There is a vaccine for HPV, but Christian groups seem to think that STDs are God’s punishment for premarital sex, and therefore giving a vaccine to a young girl is an abomination. This is because they are all, quite frankly, hicks, in the worst sense of the word. Fucking retarded hicks.

But that’s only half the problem. You see, the CDC and medical community has a vaccine for women, but not one for men. HPV also can cause cancer in men, but THEY DON’T EVEN HAVE A TEST AVAILABLE FOR MEN.

Yes, that’s right. They have ignored fully HALF of the population. The vaccine for women would PROBABLY work for men as well, but we don’t know, because IT’S NEVER BEEN TESTED ON MEN.

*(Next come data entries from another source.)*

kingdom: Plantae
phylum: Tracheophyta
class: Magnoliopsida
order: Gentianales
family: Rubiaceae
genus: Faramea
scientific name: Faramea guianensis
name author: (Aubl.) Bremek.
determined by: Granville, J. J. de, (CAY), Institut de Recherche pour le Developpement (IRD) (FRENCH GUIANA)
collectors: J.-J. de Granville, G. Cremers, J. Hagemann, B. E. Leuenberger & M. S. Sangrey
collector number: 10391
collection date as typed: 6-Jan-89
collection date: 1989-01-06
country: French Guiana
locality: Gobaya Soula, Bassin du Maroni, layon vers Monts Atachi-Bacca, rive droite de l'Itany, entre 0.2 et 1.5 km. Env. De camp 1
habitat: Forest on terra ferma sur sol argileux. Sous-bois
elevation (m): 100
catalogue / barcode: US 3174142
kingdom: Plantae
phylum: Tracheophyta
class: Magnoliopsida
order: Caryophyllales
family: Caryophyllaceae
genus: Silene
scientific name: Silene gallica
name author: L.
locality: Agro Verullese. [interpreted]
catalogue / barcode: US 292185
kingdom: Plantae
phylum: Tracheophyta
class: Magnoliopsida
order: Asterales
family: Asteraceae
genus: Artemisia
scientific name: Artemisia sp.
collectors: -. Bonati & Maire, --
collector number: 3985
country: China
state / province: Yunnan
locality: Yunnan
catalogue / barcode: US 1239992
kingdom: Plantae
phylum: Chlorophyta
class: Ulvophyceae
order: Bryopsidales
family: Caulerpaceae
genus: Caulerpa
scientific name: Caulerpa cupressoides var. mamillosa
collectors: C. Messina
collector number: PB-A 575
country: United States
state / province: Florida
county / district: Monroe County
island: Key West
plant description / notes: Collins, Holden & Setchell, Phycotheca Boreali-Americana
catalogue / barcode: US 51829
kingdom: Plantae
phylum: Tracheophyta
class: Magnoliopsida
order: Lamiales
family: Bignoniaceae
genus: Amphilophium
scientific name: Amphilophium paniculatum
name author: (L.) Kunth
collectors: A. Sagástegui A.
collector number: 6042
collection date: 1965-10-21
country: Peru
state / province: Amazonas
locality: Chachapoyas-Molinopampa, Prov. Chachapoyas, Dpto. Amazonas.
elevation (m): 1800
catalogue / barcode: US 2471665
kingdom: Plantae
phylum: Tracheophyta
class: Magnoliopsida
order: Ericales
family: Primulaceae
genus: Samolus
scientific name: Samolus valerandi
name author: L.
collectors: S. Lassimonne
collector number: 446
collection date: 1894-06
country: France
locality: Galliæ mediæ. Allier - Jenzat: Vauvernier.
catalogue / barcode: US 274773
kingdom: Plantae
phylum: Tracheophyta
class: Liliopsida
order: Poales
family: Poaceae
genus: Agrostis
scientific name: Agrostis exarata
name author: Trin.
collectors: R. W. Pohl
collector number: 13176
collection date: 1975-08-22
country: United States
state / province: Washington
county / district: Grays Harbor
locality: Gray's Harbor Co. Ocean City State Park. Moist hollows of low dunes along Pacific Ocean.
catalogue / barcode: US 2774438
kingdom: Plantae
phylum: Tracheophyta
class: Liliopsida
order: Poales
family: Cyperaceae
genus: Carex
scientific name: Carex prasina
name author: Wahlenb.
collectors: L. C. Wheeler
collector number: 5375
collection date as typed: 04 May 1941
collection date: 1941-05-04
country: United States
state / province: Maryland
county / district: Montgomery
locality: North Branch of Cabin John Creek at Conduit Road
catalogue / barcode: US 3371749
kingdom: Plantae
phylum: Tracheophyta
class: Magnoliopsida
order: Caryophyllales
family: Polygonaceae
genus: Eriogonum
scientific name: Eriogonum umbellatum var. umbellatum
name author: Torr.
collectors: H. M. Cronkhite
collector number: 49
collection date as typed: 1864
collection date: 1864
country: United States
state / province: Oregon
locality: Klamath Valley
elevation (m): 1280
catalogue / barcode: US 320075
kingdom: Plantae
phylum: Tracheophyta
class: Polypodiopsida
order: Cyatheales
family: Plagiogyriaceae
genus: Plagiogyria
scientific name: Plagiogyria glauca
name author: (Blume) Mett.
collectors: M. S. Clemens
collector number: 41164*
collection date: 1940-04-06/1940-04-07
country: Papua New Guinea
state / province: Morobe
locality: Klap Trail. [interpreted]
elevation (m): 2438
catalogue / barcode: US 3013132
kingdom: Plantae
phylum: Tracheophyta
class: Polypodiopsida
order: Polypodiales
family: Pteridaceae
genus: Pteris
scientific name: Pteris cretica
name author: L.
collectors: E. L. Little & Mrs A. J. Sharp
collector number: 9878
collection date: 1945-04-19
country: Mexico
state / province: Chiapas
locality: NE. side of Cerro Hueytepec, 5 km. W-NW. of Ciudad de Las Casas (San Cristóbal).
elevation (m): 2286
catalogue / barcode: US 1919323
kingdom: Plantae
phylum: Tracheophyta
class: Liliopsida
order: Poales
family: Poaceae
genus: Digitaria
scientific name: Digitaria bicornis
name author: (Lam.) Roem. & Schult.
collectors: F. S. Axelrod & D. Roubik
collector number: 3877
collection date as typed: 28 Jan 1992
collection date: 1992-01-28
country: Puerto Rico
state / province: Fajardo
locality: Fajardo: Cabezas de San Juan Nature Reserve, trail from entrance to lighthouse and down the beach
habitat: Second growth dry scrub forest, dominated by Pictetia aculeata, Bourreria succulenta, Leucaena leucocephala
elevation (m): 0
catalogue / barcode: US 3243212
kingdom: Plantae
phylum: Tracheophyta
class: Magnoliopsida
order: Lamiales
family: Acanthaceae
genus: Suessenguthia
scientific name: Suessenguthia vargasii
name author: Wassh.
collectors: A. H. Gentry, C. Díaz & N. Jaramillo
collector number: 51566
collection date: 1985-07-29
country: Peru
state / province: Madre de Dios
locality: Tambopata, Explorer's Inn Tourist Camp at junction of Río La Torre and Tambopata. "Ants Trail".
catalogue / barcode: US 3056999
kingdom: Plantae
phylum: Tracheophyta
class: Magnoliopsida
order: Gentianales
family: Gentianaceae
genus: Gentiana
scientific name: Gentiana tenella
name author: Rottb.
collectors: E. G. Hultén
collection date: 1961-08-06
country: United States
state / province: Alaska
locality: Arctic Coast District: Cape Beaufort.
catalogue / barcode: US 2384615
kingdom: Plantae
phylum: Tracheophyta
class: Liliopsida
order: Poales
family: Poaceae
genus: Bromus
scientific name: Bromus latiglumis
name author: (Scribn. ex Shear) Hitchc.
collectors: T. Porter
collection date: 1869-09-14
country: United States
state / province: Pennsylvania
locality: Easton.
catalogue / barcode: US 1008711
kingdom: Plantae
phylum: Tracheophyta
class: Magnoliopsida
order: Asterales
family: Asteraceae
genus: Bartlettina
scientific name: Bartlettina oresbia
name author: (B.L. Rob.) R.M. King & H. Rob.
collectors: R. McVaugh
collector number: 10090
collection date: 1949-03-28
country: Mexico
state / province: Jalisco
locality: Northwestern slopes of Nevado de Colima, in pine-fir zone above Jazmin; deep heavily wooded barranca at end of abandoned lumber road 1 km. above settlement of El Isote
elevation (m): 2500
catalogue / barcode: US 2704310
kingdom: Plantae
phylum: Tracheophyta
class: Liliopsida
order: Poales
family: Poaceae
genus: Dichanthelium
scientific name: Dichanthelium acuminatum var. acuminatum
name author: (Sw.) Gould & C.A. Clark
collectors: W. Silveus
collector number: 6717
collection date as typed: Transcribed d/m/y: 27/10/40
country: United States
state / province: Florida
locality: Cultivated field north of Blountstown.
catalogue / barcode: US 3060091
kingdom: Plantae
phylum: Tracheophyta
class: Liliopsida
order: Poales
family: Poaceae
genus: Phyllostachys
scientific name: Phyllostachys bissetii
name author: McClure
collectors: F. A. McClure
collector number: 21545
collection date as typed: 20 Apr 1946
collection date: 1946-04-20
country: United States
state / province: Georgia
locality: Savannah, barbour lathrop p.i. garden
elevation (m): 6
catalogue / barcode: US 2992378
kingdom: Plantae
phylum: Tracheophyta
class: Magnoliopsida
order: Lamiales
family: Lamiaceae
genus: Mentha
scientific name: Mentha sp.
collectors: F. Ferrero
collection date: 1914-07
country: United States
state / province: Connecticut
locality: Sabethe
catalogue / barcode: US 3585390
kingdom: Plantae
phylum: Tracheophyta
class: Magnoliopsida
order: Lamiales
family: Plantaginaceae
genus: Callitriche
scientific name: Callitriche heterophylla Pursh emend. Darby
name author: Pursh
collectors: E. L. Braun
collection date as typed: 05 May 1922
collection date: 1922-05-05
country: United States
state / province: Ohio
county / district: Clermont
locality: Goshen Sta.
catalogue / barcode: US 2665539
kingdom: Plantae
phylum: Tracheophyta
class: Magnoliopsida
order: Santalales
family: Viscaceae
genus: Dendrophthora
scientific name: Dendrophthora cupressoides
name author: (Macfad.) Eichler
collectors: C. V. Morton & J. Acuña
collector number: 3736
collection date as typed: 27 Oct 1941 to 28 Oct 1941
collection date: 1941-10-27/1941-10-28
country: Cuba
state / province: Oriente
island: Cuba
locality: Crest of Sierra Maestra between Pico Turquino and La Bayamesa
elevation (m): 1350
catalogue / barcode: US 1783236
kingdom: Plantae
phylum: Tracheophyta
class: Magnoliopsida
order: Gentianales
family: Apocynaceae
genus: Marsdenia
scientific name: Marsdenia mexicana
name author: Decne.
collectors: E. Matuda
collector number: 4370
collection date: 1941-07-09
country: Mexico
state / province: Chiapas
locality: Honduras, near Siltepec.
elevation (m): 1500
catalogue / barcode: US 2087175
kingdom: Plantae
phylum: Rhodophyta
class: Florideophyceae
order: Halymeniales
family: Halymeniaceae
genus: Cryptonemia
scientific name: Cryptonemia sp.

Not only that, but if men ask about HPV they are basically patted on the head and told not to worry about it, despite direct evidence that it causes cancer in men.

Talk about your gender bias.

The CDC, AMA, and medical community in general need to shape up, in a major way.
Right now, when it comes to HPV, they are doing a marginal job for 50% of the population, and a truly, truly abysmal (one might even say criminal) job for the other 50%.

Land Ho!

As seems to happen when I am away for the weekend, disaster struck at home.

While I was in Holyoke visiting Sarah, torrential downpours flooded the basement.

Luckily, this has happened before, and so we keep pretty much everything off the floor.
It’s still a pain to clean up, and thankfully, Adam had it almost completely clean by the time I got back Sunday afternoon. I did have to break down some soggy cardboard boxes and clean up a bunch of wet kitty litter for an hour or so. The basement was freezing, since the garage doors were open to air the place out, and by the time I was done my hands were wet and frozen. I took a shower to clean the muck off and warm up, and the warm water of the shower made my hands feel like they were burning.

But it went pretty well considering there was an inch of water in the basement only hours ago.